Esta transferencia incondicional resolvería el problema de sacar a todos los norteamericanos de la pobreza, pero resultaría imposiblemente costosa. Aún si reemplazara todos los programas sujetos a condiciones de recursos para los pobres sin contar los programas de salud, su costo neto superaría 1,5 billón de dólares por año, o más del 9% del PIB. Hacer ese desembolso sin aumentar el déficit exigiría duplicar el impuesto a la renta personal. De manera que el Beneficio de Ingreso Universal es, decididamente, una idea impracticable.

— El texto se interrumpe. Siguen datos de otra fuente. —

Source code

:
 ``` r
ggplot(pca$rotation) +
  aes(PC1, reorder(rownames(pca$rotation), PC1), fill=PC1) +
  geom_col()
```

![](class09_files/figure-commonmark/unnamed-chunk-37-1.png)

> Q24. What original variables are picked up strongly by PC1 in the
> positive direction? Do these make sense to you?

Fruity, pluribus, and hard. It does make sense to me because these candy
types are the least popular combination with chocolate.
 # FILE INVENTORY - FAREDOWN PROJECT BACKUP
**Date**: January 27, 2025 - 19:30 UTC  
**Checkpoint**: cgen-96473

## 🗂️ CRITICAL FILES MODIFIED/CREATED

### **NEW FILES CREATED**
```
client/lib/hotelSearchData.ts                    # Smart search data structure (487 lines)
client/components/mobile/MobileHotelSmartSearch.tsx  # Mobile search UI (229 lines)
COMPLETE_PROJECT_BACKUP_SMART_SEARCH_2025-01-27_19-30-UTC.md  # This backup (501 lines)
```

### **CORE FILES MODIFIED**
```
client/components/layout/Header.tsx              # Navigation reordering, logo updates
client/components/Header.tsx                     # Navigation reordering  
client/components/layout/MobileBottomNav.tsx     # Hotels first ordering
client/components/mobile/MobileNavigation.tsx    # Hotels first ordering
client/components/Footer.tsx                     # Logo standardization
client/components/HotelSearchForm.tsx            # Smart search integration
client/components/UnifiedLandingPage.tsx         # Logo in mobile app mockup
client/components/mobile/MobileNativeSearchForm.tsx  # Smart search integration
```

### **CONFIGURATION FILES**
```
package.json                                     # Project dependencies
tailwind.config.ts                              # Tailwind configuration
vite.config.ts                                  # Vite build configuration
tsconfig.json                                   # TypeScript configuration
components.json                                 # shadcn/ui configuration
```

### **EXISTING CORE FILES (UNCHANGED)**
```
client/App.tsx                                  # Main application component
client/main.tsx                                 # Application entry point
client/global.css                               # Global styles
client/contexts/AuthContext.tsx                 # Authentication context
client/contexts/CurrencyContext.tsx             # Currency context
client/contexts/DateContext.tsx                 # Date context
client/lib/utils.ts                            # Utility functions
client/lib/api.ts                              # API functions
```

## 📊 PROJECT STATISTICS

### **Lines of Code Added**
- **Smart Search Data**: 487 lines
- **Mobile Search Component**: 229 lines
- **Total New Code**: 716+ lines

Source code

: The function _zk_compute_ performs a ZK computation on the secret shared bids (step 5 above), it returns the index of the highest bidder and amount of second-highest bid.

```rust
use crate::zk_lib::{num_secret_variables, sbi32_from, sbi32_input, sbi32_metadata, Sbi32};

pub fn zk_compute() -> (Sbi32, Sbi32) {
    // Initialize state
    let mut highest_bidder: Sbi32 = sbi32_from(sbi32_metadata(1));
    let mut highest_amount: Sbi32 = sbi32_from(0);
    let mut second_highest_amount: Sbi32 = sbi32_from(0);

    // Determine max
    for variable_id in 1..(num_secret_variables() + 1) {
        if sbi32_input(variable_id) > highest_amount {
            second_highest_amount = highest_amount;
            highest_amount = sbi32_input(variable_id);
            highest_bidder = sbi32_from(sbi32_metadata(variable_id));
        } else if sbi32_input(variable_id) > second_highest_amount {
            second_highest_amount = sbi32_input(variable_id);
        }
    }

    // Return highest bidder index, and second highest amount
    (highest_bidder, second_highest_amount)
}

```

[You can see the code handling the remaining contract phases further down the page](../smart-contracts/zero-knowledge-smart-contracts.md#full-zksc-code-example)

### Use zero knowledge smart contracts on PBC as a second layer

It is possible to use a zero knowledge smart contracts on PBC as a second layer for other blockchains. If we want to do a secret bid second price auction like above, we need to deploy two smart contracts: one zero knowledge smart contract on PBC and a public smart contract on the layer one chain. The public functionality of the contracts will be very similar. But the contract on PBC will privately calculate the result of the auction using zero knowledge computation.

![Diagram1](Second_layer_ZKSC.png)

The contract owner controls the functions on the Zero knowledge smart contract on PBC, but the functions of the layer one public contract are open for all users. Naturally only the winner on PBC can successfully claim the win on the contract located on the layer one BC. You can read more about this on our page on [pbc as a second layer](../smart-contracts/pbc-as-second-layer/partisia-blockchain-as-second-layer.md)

La mejor manera de ayudar a los pobres es el plan del impuesto negativo a la renta propuesto tanto por Milton Friedman (el economista conservador de la Universidad de Chicago) como por James Tobin (el economista liberal de la Universidad de Yale). Todos los hogares por debajo de 65 años recibirían una cantidad de dinero que los mantendría fuera de la pobreza si no tuvieran ningún otro ingreso; pero la cantidad de la transferencia bajaría gradualmente en tanto fuera aumentando el ingreso del hogar. Sobre un determinado umbral, el hogar pagaría un impuesto a la renta como lo hace hoy; por debajo de ese nivel, el "impuesto" sería negativo.
Se fijaría la tasa a la cual comienza a bajar la transferencia a fin de limitar los incentivos adversos y proteger a la vez el nivel de vida del hogar. Los programas de atención médica para los pobres continuarían.
Si bien no existe ninguna solución perfecta para el difícil problema de lidiar con la pobreza, algunas soluciones son mejores -a veces mucho mejores- que otras. El impuesto negativo a la renta puede ser la mejor manera posible de lograr simplicidad, inclusión y un costo moderado para los contribuyentes.